Prostitution: 19th century German psychiatrist Baron Albert von Schrenck-Notzing thought that a trip to the brothel preceded by lots of drinking was just the thing to fix the homosexual. This sounds a lot more fun than electro-convulsive therapy. The only problem is a lot of heterosexual men might want to pretend to be gay and sign up for the programme. So there needs to be a strict admission test to make sure only 100% certified gays enroll. Also Tawadkar should have a word with his colleague Sudin Dhavalikar who wants to ban bikinis on public beaches of Goa. They should stay in the interest of tempting poor gay men, if noone else.

Electric shock and Nausea: There’s nothing like some nausea-inducing drugs and electric shock to genitals while viewing homoerotic images along with some hypnosis to turn you off homosexuality for good. At least that’s what M. P. Feldman believed his “Aversion therapy” could do. One gay man in a conservative Christian family in rural Iowa described his “Month of Hell” which consisted of tiny needles being stuck into his fingers while he was shown pictures of explicit sex acts between men and then electrocuted. Tawadkar should stay away from that. It might affect Goa’s image as a tourist paradise.

Cocaine: Physician Denslow Lewis thought women had sex with each other because of being brought up in luxury and developing a case of “hyperesthesia” (excessive sensitivity to stimuli). That was in 1899 and we are more hyperesthetic now for sure. His remedy? Cocaine solutions. Saline cathartics. Even strychnine. He claimed a few cures except one of his patients went insane proving that the cure might be worse than the “disease”.

Prayer: When all else fails you can pray the gay away. That’s been the approach of many of the Christian ministries that want to cure homosexuality through prayer. Goa as a state with a large Christian population might think it’s perfectly positioned for this. The only problem is one of the largest ex-gay ministries Exodus International folded in 2013 with an apology to gays and lesbians “for years of undue suffering and judgement at the hands of the organization and the Church as a whole.” But Dawadkar could rush in where Exodus fears to tread.

Vaccine: A Russian scientist Dr.
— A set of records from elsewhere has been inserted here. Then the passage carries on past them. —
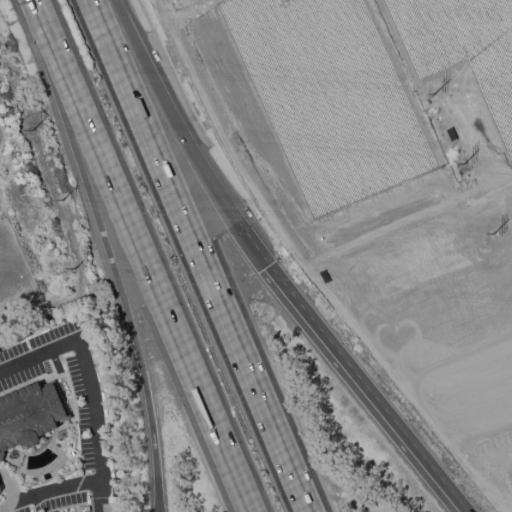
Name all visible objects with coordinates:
crop: (447, 31)
road: (55, 46)
power tower: (7, 64)
road: (144, 66)
crop: (495, 91)
power tower: (437, 96)
crop: (326, 99)
power tower: (35, 135)
power tower: (469, 168)
road: (227, 199)
power tower: (65, 203)
power tower: (497, 238)
road: (202, 256)
power tower: (78, 273)
road: (123, 301)
road: (159, 303)
road: (89, 383)
road: (368, 388)
building: (30, 413)
building: (29, 416)
road: (0, 482)
road: (52, 489)
building: (58, 511)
Dmitri Yuskorov Slamini claimed he has discovered a vaccine that can prevent early symptoms of homosexuality and even cure humans if you catch them early enough. The scientists believe there are too many estrogen mimickers in the modern environment thanks to pollution and that’s what is upsetting the endocrine system. Some prenatally administered testosterone propionate could nip the “gay” in the bud. Russians in Goa have gotten a bad rap lately. This could be how they make up for it.

Come to think of it, a beachfront therapy centre with a little yoga in the morning, hypnosis in the afternoon, and drinks and drugs in the evening does not sound that unappetizing. No wonder a #ClinicBharo hashtag is taking off on Twitter in response to the good minister. @mlechha tweets “Twitter queers & faeries: Use the #ClinicBharo hashtag to tell the Goa govt we’re getting in line for treatment.”

But let’s say this for Tawadkar. At least he does not think gays are unIndian and need to be packed off to Pakistan. He’s even planning to invest state resources in "fixing the problem" instead of throwing Section 377 at it. The minister actually wants to put his money where his mouth is. Unfortunately it also so happens that his foot is currently in his mouth.